Sementara untuk menggalang persatuan
antar penduduk muslim dan non-muslim yakni kaumYahudi di kota Madinah, Nabi
membuat piagam Madinah yang menjadi symbol kebersamaan antar ummat dengan kaum
Yahudi. Di sinin jelas bahwa Nabi Muhamad menjunjung pluralitas suku agama dan
bangsa. Perjanjian Madinah inilah yang hingga kimni masih banyak dicontoh
sebagai landasan menjalin ukhuwwah wathaniyah sesama warga negara. Inilah yang
oleh Phillip K Hitti disebut sebagai miniatur negara bangsa Madinah.

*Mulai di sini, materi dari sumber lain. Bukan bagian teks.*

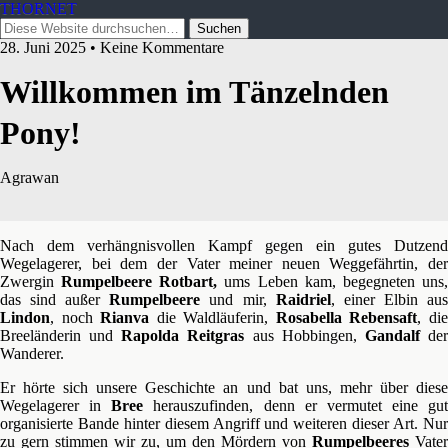
THORNET
28. Juni 2025 • Keine Kommentare
Willkommen im Tänzelnden
Pony!
Agrawan
Nach dem verhängnisvollen Kampf gegen ein gutes Dutzend
Wegelagerer, bei dem der Vater meiner neuen Weggefährtin, der
Zwergin
Rumpelbeere Rotbart,
ums Leben kam, begegneten uns
das sind außer
Rumpelbeere
und mir,
Raidriel
, einer Elbin au
Lindon
, noch
Rianva
die Waldläuferin,
Rosabella Rebensaft
, di
Breeländerin und
Rapolda Reitgras
aus Hobbingen,
Gandalf
de
Wanderer.
Er hörte sich unsere Geschichte an und bat uns, mehr über diese
Wegelagerer in
Bree
herauszufinden, denn er vermutet eine gut
organisierte Bande hinter diesem Angriff und weiteren dieser Art. Nur
zu gern stimmen wir zu, um den Mördern von
Rumpelbeeres
Vater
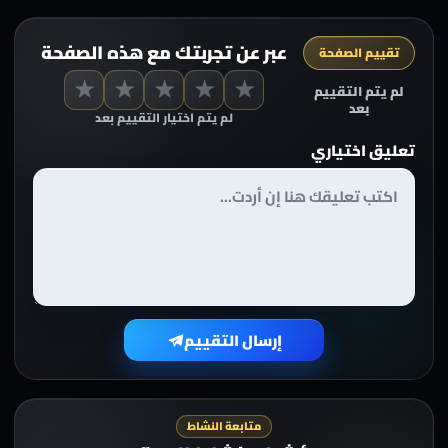
عبر عن تجربتك مع هذه الصفحة
تقييم الصفحة
★
★
★
★
★
لم يتم التقييم
بعد
لم يتم اختيار التقييم بعد
تعليق اختياري
إرسال التقييم
متابعة النشاط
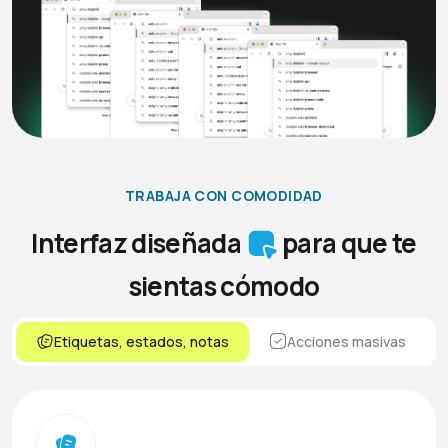
TRABAJA CON COMODIDAD
Interfaz diseñada
para que te
sientas cómodo
Etiquetas, estados, notas
Acciones masivas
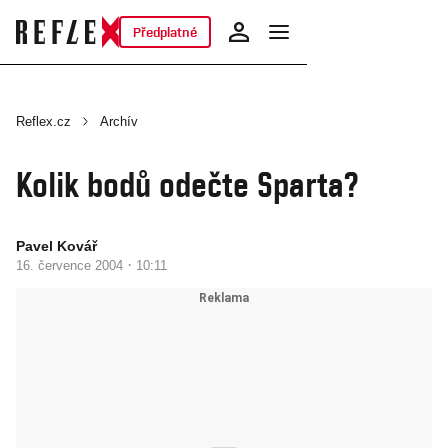
Předplatné
Reflex.cz
Archív
Kolik bodů odečte Sparta?
Pavel Kovář
·
16. července 2004
10:11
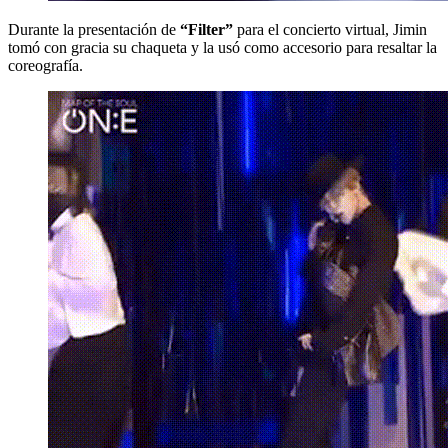
Durante la presentación de
“Filter”
para el concierto virtual, Jimin
tomó con gracia su chaqueta y la usó como accesorio para resaltar la
coreografía.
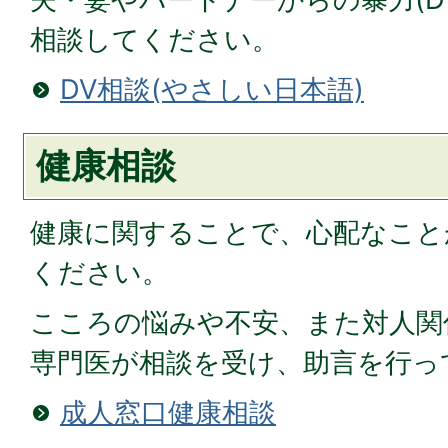
相談してください。
DV相談(やさしい日本語)
健康相談
健康に関することで、心配なこと
ください。
こころの悩みや不安、また対人関
専門医が相談を受け、助言を行っ
成人窓口健康相談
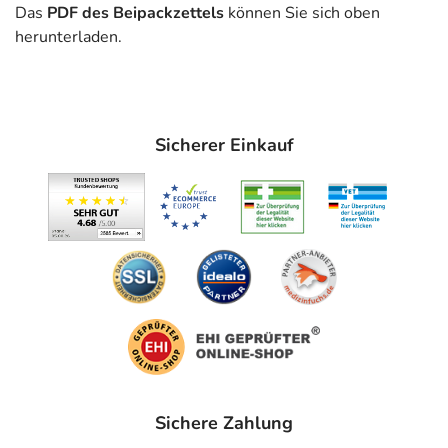
Das
PDF des Beipackzettels
können Sie sich oben
angewendet wird.
herunterladen.
Anwendungsgebiete
- Asthma bronchiale
Gegenanzeigen
Sicherer Einkauf
Was spricht gegen eine Anwendung?
Immer:
- Überempfindlichkeit gegen die Inhaltsstoffe
Unter Umständen - sprechen Sie hierzu mit Ihrem Arzt
oder Apotheker:
- Lungentuberkulose
- Herzerkrankungen, wie:
- Herzrhythmusstörungen
- Diabetes mellitus (Zuckerkrankheit)
Sichere Zahlung
- Schilddrüsenüberfunktion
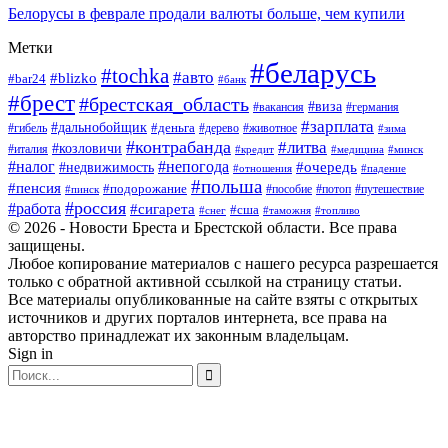
Белорусы в феврале продали валюты больше, чем купили
Метки
#беларусь
#tochka
#авто
#blizko
#bar24
#банк
#брест
#брестская_область
#виза
#вакансия
#германия
#зарплата
#дальнобойщик
#деньга
#гибель
#дерево
#животное
#зима
#контрабанда
#литва
#козловичи
#италия
#кредит
#минск
#медицина
#налог
#непогода
#очередь
#недвижимость
#отношения
#падение
#польша
#пенсия
#подорожание
#пособие
#потоп
#путешествие
#пинск
#россия
#работа
#сигарета
#сша
#таможня
#топливо
#снег
© 2026 - Новости Бреста и Брестской области. Все права
защищены.
Любое копирование материалов с нашего ресурса разрешается
только с обратной активной ссылкой на страницу статьи.
Все материалы опубликованные на сайте взяты с открытых
источников и других порталов интернета, все права на
авторство принадлежат их законным владельцам.
Sign in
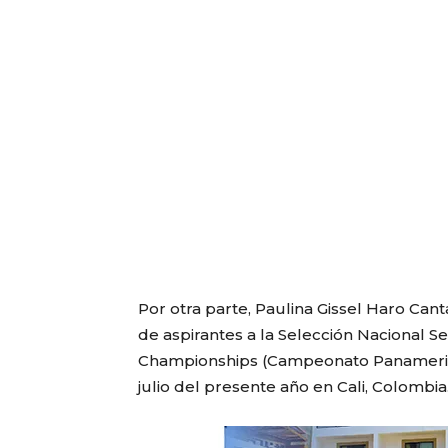
Por otra parte, Paulina Gissel Haro Cant
de aspirantes a la Selección Nacional S
Championships (Campeonato Panamerican
julio del presente año en Cali, Colombia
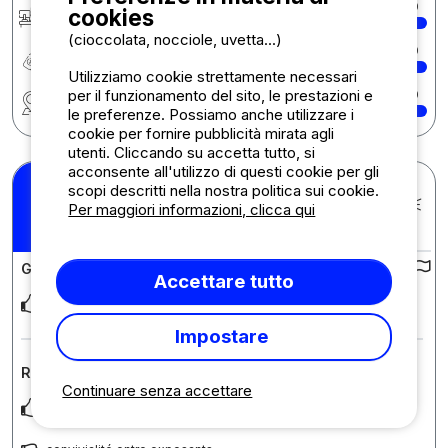
Reception
10
cookies
(cioccolata, nocciole, uvetta...)
Rapporto qualità/prezzo
10
Utilizziamo cookie strettamente necessari
per il funzionamento del sito, le prestazioni e
Regione
10
le preferenze. Possiamo anche utilizzare i
cookie per fornire pubblicità mirata agli
utenti. Cliccando su accetta tutto, si
acconsente all'utilizzo di questi cookie per gli
Patrick D.
scopi descritti nella nostra politica sui cookie.
Pubblicato il 16/07/2026
Per maggiori informazioni, clicca qui
Soggiorno : 04/07/2026 -
9
/10
11/07/2026
Giudizi sul campeggio :
Accettare tutto
très bon accueil
Impostare
Recensione sull'alloggio : Bambi 1 camera
Continuare senza accettare
bien exposé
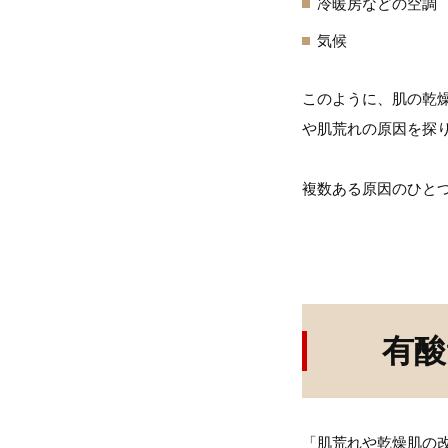
冷暖房などの空調
気候
このように、肌の乾
や肌荒れの原因を探
複数ある原因のひと
有酸
「肌荒れや乾燥肌の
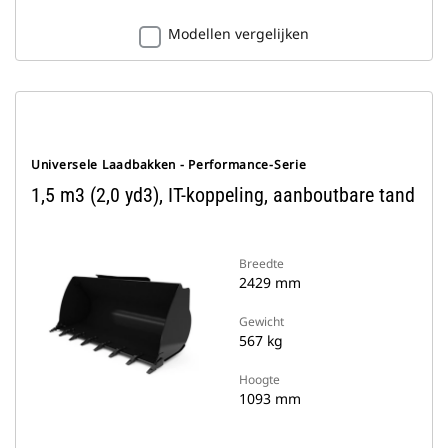
Modellen vergelijken
Universele Laadbakken - Performance-Serie
1,5 m3 (2,0 yd3), IT-koppeling, aanboutbare tand
Breedte
2429 mm
Gewicht
567 kg
Hoogte
1093 mm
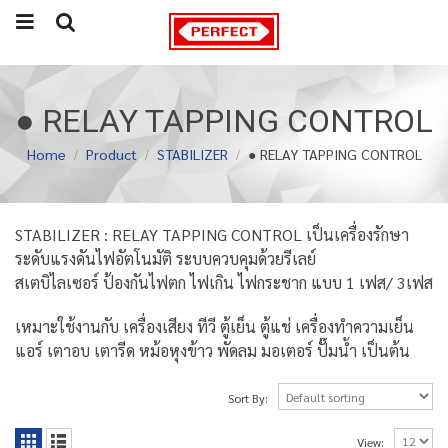
● RELAY TAPPING CONTROL
Home
Product
STABILIZER
● RELAY TAPPING CONTROL
STABILIZER : RELAY TAPPING CONTROL เป็นเครื่องรักษา
ระดับแรงดันไฟอัตโนมัติ ระบบควบคุมด้วยรีเลย์
สเตบิไลเซอร์ ป้องกันไฟตก ไฟเกิน ไฟกระชาก แบบ 1 เฟส/ 3เฟส
เหมาะใช้งานกับ เครื่องเสียง ทีวี ตู้เย็น ตู้แช่ เครื่องทำความเย็น
แอร์ เตาอบ เตารีด หม้อหุงข้าว พัดลม มอเตอร์ ปั๊มน้ำ เป็นต้น
Sort By:
View:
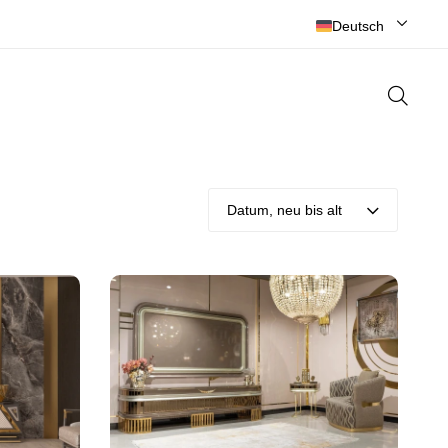
ZONGULDAK’IN EN BÜYÜK MOBİLYACISI
Deutsch
Datum, neu bis alt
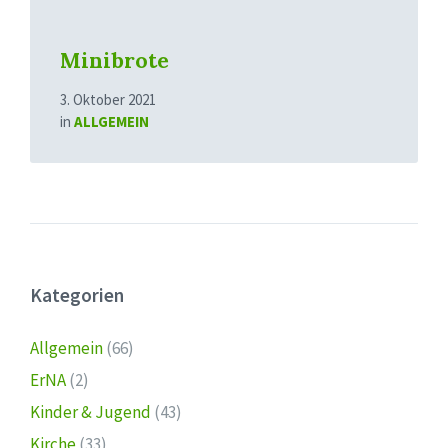
Minibrote
3. Oktober 2021
in
ALLGEMEIN
Kategorien
Allgemein
(66)
ErNA
(2)
Kinder & Jugend
(43)
Kirche
(33)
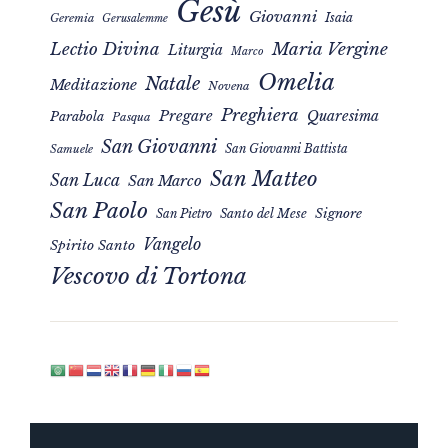
Gesù
Giovanni
Isaia
Geremia
Gerusalemme
Maria Vergine
Lectio Divina
Liturgia
Marco
Omelia
Natale
Meditazione
Novena
Preghiera
Pregare
Quaresima
Parabola
Pasqua
San Giovanni
San Giovanni Battista
Samuele
San Matteo
San Luca
San Marco
San Paolo
Signore
San Pietro
Santo del Mese
Vangelo
Spirito Santo
Vescovo di Tortona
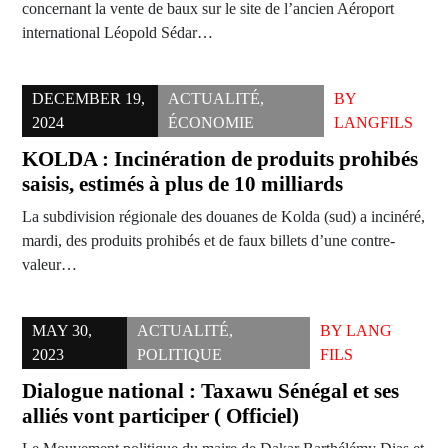
concernant la vente de baux sur le site de l’ancien Aéroport
international Léopold Sédar…
DECEMBER 19,
ACTUALITÉ
,
BY
2024
ÉCONOMIE
LANGFILS
KOLDA : Incinération de produits prohibés
saisis, estimés à plus de 10 milliards
La subdivision régionale des douanes de Kolda (sud) a incinéré,
mardi, des produits prohibés et de faux billets d’une contre-
valeur…
MAY 30,
ACTUALITÉ
,
BY
LANG
2023
POLITIQUE
FILS
Dialogue national : Taxawu Sénégal et ses
alliés vont participer ( Officiel)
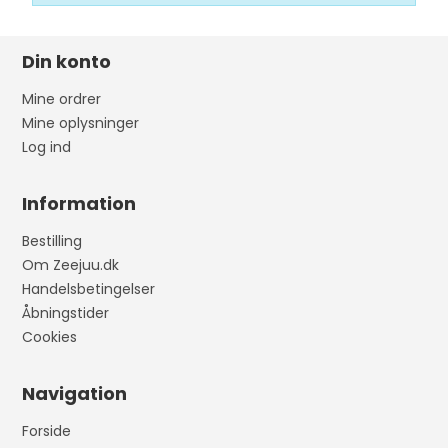
Din konto
Mine ordrer
Mine oplysninger
Log ind
Information
Bestilling
Om Zeejuu.dk
Handelsbetingelser
Åbningstider
Cookies
Navigation
Forside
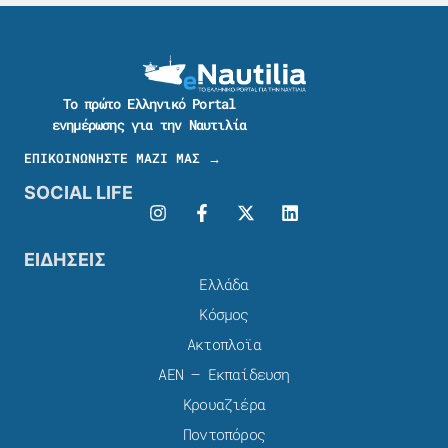
Το πρώτο Ελληνικό Portal
ενημέρωσης για την Ναυτιλία
ΕΠΙΚΟΙΝΩΝΗΣΤΕ ΜΑΖΙ ΜΑΣ →
SOCIAL LIFE
ΕΙΔΗΣΕΙΣ
Ελλάδα
Κόσμος
Ακτοπλοϊα
ΑΕΝ – Εκπαίδευση
Κρουαζιέρα
Ποντοπόρος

Sebagai seorang pemimpin pemerintahan,
Nabi memimpin jalannya pemerintahan negara Madinah. Namun sebagai orang yang
menjunjung musyawarah dan kebersamaan, Nabi Muhammad membuat strata
pemerintahan. Beberapa prinsip pemerintahan yang dikembangkan oleh Nabi
berdasarkan kepada ayat-ayat Al-Qur’an seperti:
1. Prinsip equality (Al-Musawa)
2. Prinsip Independen (Al-Hurriyyah)
3. Prinsip Pluralisme (Taaddudiyah)
Prinsip-prinsip ini yang kemudian
dikembangkan menjadi prinsip berbangsa dan bernegara hingga sekarang ini kita
kenal. Universalisme prinsip ini tidak saja bias dikembangkan di negara-negara
Islam tetapi juga di negara-negara non-muslim.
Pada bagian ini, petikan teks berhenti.